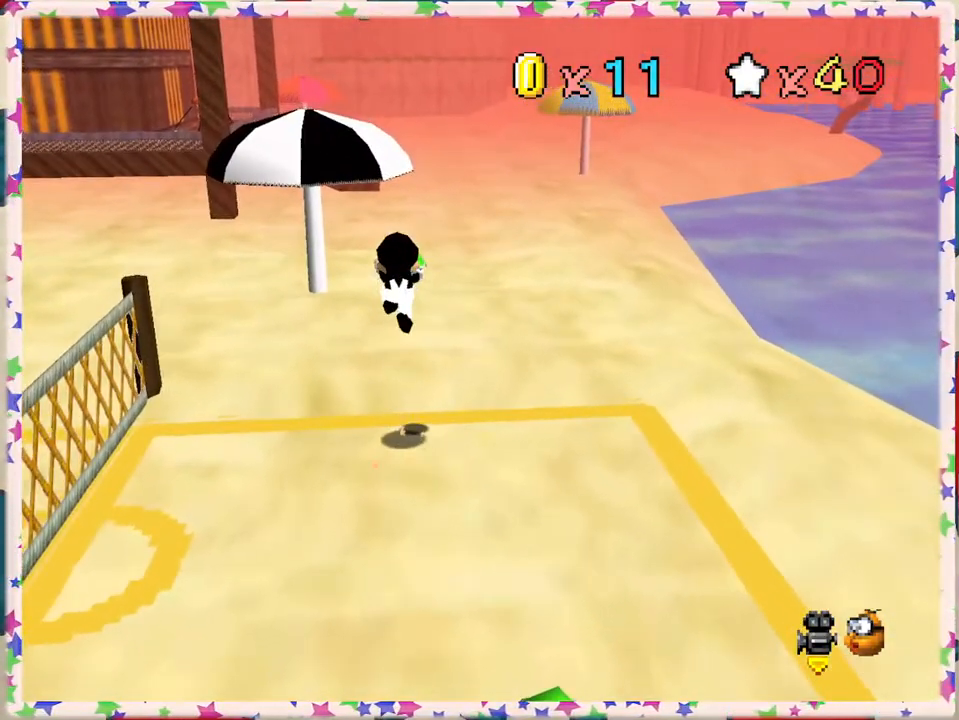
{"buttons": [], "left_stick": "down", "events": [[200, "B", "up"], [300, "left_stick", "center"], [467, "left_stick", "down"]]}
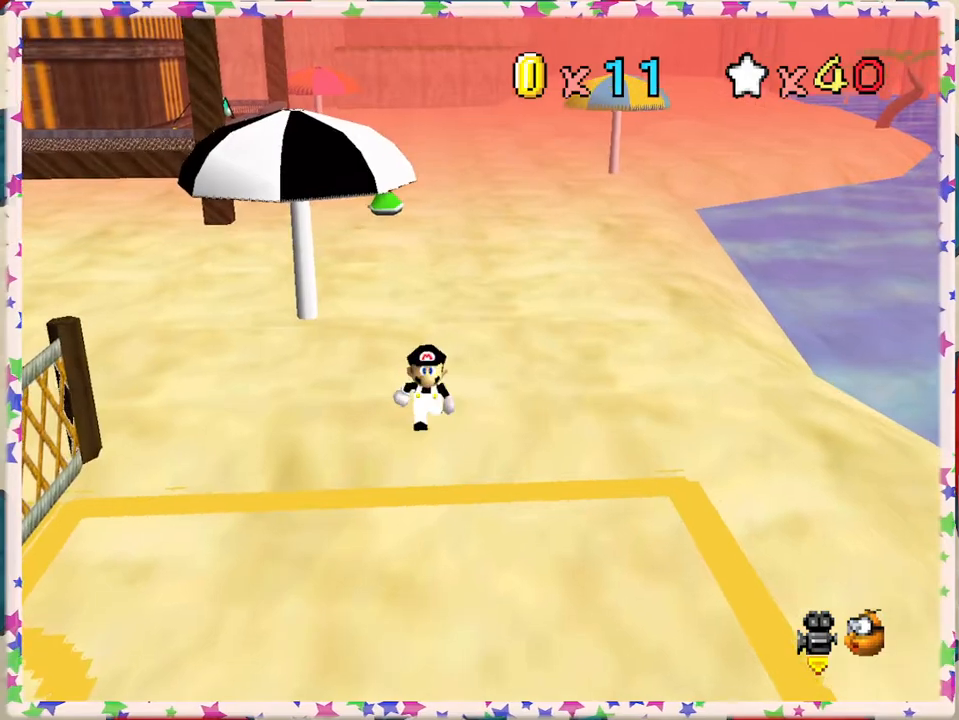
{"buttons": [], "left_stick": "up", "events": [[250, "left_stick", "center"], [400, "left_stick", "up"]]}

++++++++++++++++++++

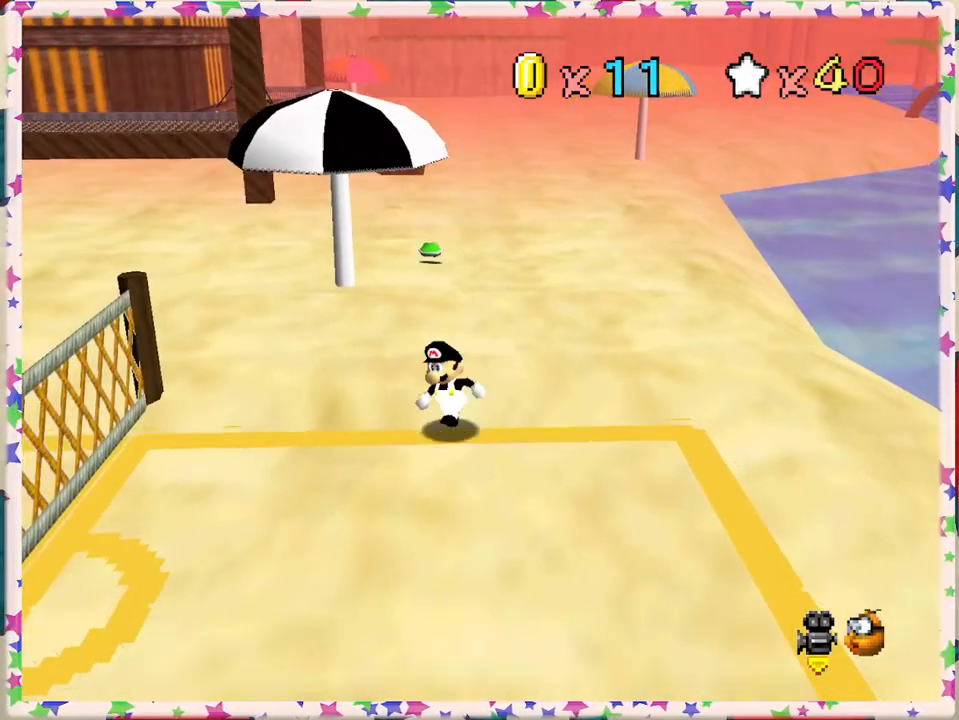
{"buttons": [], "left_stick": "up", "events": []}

++++++++++++++++++++

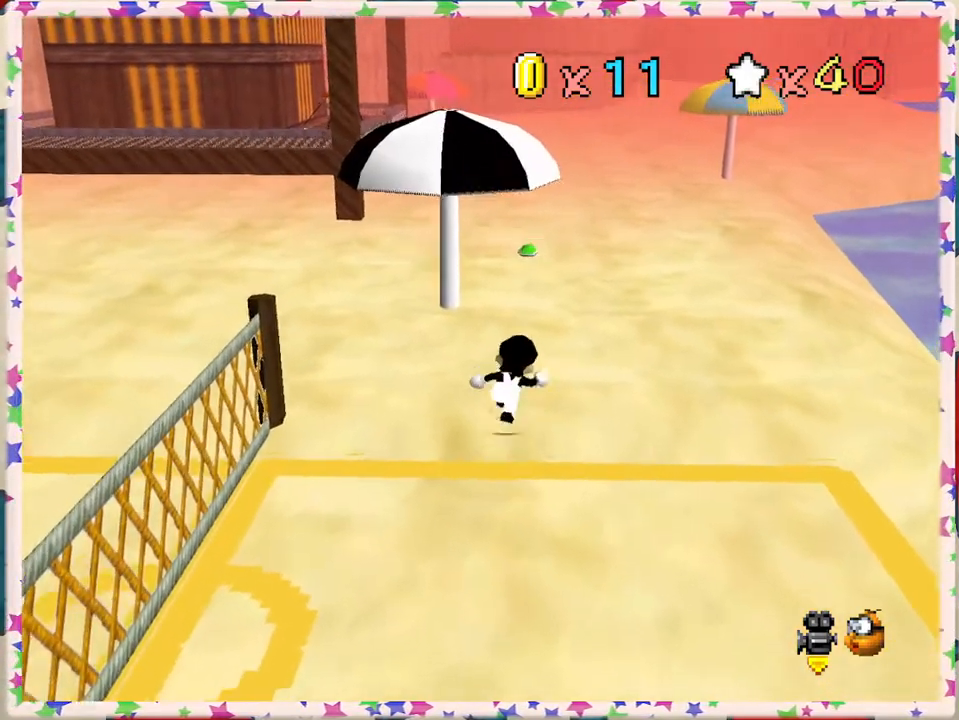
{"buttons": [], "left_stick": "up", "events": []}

++++++++++++++++++++

> _PROBLEM_:
Only lines of the material that contain the word "center" belong in the answer; copy each one.

> _RESPONSE TO THE TASK_:
{"buttons": [], "left_stick": "down", "events": [[200, "B", "up"], [300, "left_stick", "center"], [467, "left_stick", "down"]]}
{"buttons": [], "left_stick": "up", "events": [[250, "left_stick", "center"], [400, "left_stick", "up"]]}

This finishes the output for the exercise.